MATERIAL SHOWN>
*** Begin section ***

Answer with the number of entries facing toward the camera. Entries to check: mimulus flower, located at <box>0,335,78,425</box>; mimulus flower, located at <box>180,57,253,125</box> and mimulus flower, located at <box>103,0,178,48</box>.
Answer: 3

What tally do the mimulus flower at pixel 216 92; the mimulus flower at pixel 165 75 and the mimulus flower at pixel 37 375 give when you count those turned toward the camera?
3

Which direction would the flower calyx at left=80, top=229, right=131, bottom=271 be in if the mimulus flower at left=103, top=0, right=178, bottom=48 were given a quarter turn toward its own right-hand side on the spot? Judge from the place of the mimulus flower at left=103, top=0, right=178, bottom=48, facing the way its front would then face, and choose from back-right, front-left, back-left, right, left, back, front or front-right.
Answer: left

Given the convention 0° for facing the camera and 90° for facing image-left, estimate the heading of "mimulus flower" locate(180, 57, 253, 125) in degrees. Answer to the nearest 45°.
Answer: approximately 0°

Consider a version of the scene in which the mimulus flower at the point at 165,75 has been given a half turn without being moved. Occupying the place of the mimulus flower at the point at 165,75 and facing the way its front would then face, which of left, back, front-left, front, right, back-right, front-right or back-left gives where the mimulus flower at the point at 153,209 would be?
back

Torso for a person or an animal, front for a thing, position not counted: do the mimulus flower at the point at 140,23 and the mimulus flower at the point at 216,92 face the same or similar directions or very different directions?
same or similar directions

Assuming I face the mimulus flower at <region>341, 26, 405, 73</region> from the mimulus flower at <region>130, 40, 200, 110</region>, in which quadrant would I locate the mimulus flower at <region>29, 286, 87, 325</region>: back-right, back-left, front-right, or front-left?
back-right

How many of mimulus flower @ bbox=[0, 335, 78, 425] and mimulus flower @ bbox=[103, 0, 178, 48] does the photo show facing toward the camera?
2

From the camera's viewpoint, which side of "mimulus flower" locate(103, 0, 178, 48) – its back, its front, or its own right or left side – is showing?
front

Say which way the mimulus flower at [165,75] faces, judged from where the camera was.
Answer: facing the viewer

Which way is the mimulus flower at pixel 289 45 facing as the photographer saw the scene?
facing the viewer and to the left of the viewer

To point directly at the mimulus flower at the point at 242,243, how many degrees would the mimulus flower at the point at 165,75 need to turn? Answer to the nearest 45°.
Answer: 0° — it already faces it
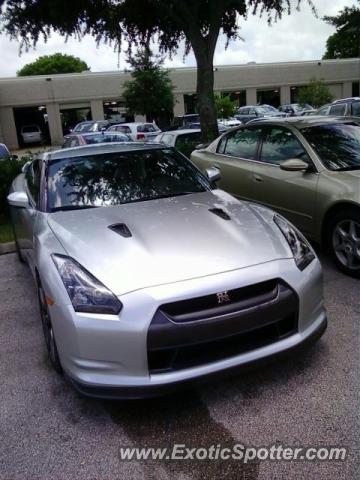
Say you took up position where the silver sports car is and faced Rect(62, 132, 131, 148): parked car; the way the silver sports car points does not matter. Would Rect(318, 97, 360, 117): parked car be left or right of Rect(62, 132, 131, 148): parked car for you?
right

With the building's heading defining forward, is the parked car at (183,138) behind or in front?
in front

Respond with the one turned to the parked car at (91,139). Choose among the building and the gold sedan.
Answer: the building

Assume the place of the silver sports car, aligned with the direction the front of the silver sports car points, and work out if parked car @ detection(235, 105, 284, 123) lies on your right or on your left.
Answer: on your left

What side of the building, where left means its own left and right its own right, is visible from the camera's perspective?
front

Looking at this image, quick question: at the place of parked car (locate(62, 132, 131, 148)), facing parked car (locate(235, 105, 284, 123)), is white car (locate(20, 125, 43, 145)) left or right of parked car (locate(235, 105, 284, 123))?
left

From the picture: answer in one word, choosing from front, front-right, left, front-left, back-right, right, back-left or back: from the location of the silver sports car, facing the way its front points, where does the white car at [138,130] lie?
back-left

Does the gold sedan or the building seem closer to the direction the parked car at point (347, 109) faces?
the building

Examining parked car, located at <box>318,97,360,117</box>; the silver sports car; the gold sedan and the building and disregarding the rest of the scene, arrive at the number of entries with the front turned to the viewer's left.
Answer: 1

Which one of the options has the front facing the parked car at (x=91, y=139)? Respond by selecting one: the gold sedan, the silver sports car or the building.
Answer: the building
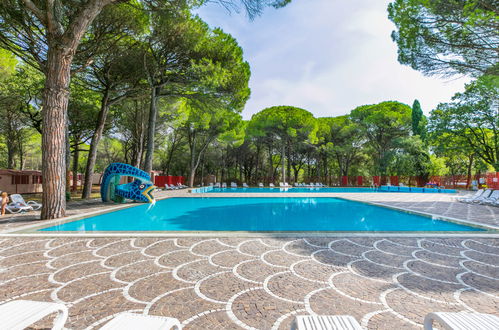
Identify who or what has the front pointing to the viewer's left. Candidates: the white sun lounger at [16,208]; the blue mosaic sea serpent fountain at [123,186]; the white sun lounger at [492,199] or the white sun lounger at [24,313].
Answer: the white sun lounger at [492,199]

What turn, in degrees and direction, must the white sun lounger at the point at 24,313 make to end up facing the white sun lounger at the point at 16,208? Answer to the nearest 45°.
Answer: approximately 45° to its left

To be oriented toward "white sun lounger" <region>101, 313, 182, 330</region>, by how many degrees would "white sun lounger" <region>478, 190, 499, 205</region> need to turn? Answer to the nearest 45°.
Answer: approximately 90° to its left

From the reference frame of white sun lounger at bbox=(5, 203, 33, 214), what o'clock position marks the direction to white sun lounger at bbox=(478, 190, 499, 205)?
white sun lounger at bbox=(478, 190, 499, 205) is roughly at 1 o'clock from white sun lounger at bbox=(5, 203, 33, 214).

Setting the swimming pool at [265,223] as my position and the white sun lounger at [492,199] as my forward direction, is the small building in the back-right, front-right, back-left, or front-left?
back-left

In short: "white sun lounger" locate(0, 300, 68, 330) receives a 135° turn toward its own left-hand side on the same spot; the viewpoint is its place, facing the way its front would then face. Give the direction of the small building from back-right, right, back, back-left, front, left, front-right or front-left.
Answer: right

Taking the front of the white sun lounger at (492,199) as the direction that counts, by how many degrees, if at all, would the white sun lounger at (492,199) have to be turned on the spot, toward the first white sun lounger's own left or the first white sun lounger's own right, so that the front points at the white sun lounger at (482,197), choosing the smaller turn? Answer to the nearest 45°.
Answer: approximately 45° to the first white sun lounger's own right

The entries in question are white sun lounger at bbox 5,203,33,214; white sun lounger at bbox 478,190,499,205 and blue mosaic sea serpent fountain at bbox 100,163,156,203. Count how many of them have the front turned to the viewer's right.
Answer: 2

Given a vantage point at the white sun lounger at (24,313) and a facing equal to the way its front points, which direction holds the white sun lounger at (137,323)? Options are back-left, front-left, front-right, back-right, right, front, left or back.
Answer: right

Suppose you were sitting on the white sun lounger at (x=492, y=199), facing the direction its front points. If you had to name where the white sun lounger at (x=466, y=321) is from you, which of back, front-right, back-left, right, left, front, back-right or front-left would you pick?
left

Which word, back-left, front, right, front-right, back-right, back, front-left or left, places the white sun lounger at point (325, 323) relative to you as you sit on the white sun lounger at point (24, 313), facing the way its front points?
right

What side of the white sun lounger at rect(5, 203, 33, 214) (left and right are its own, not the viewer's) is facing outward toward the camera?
right

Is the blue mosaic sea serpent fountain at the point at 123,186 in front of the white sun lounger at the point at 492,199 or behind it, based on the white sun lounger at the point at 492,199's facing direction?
in front

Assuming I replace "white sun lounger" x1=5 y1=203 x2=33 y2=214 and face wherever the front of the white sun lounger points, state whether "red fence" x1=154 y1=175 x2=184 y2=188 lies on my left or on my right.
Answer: on my left

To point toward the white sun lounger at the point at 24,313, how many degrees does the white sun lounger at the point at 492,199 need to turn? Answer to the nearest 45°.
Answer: approximately 90° to its left

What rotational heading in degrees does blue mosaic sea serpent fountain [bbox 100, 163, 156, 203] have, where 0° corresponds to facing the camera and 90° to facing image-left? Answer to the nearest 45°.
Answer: approximately 270°

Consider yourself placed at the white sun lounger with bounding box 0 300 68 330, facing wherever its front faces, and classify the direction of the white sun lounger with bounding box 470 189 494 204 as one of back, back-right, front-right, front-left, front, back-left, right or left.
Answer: front-right

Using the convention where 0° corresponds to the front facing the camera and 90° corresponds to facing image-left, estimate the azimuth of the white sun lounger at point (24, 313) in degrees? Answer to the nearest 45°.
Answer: approximately 225°
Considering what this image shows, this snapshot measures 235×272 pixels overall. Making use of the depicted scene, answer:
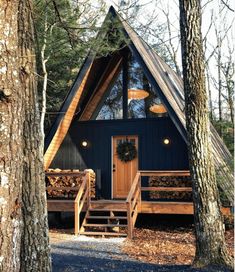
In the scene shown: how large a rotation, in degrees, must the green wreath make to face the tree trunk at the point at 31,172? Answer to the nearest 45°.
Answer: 0° — it already faces it

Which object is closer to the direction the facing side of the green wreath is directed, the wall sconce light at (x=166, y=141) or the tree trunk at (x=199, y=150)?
the tree trunk

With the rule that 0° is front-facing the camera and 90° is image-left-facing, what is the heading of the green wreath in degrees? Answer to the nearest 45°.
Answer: approximately 0°

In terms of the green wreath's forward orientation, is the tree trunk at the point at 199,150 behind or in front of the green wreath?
in front
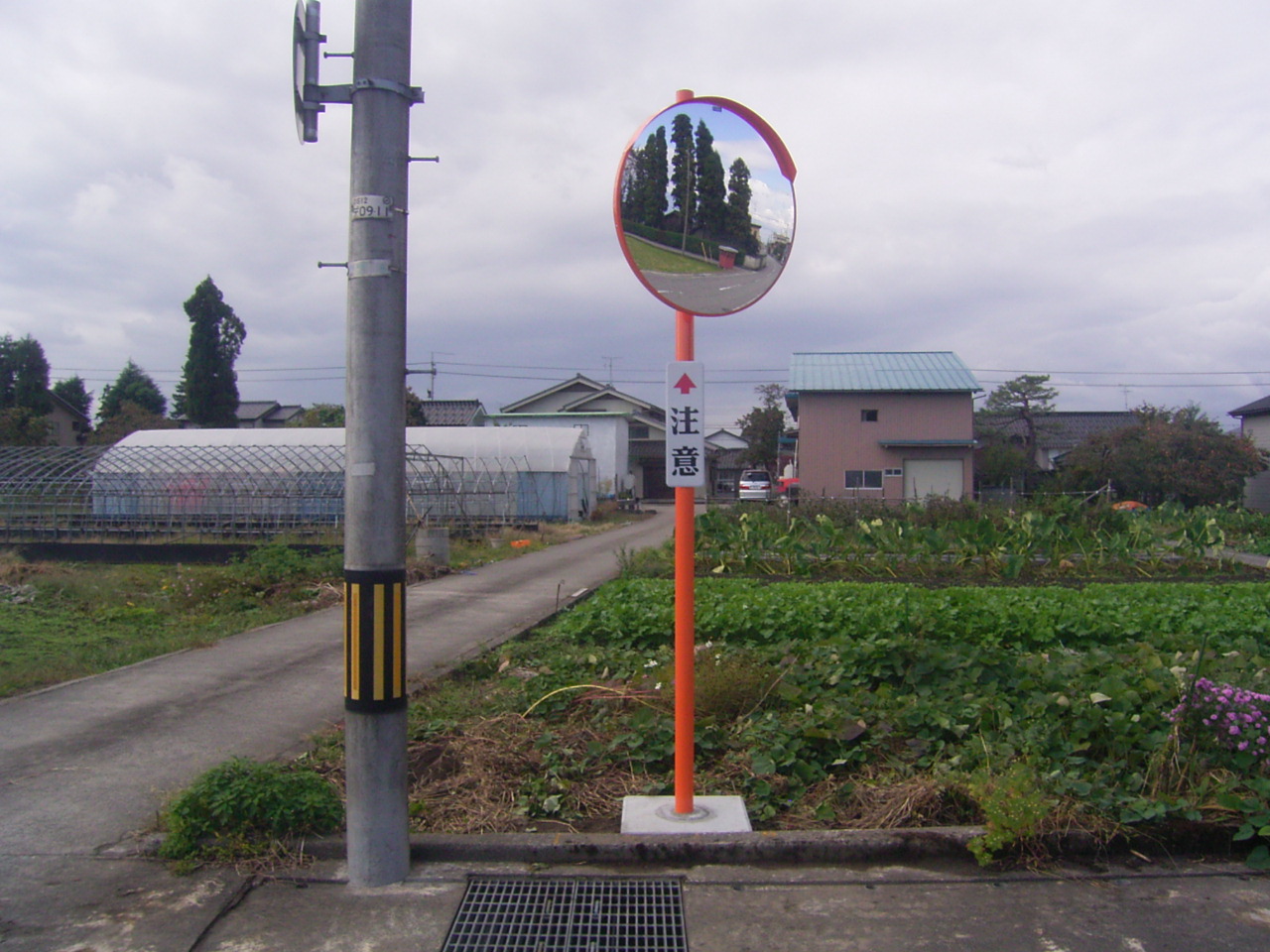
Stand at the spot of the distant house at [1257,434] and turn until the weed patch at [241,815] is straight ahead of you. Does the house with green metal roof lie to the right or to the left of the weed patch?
right

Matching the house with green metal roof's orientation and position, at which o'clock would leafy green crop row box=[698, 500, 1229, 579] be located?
The leafy green crop row is roughly at 12 o'clock from the house with green metal roof.

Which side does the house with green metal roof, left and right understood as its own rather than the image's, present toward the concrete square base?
front

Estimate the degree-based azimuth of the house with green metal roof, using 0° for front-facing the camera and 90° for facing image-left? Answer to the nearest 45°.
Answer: approximately 0°

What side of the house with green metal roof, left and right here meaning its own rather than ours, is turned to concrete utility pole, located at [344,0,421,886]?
front

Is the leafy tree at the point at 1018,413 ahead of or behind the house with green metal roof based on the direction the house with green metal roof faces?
behind
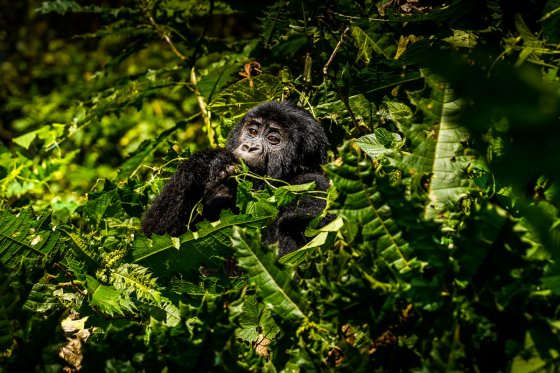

*** End section ***

ABOUT THIS TASK> Rewrite the records starting at the line that contains "Which object is" and ending at the end of the records, with "green wreath" replaced by "holiday wreath" and nothing else changed. Leave the pictures out.

EXERCISE RESULT>
Which object is closer to the direction the facing side of the holiday wreath is directed, the wall sconce light at (x=166, y=141) or the tree trunk at (x=199, y=150)?
the tree trunk

With the rule that 0° is front-facing the camera and 90° is image-left-facing, what is the heading of the holiday wreath in degrees? Answer to the nearest 45°.
Answer: approximately 0°

In terms of the holiday wreath's forward orientation, is the tree trunk at the point at 199,150 behind or in front of the holiday wreath?
in front
Stand at the spot of the distant house at [1257,434] and turn until the weed patch at [241,815] is straight ahead of you. Does the house with green metal roof lie to the right or to the left of the weed patch?
right

Matching the house with green metal roof's orientation and position, at which o'clock would leafy green crop row box=[698, 500, 1229, 579] be located?
The leafy green crop row is roughly at 12 o'clock from the house with green metal roof.

Which side does the house with green metal roof, left and right understood as its own rather than the image's, present toward the concrete square base?
front

Estimate the degree-based azimuth of the house with green metal roof, using 0° for front-facing the camera and 90° for facing image-left? Answer to the nearest 45°.
Answer: approximately 0°

What side of the house with green metal roof, left and right here meaning its own rather than ours, is turned to concrete utility pole, located at [344,0,421,886]?
front

Is the leafy tree at the point at 1018,413 ahead of or behind the house with green metal roof based on the direction the house with green metal roof faces?
behind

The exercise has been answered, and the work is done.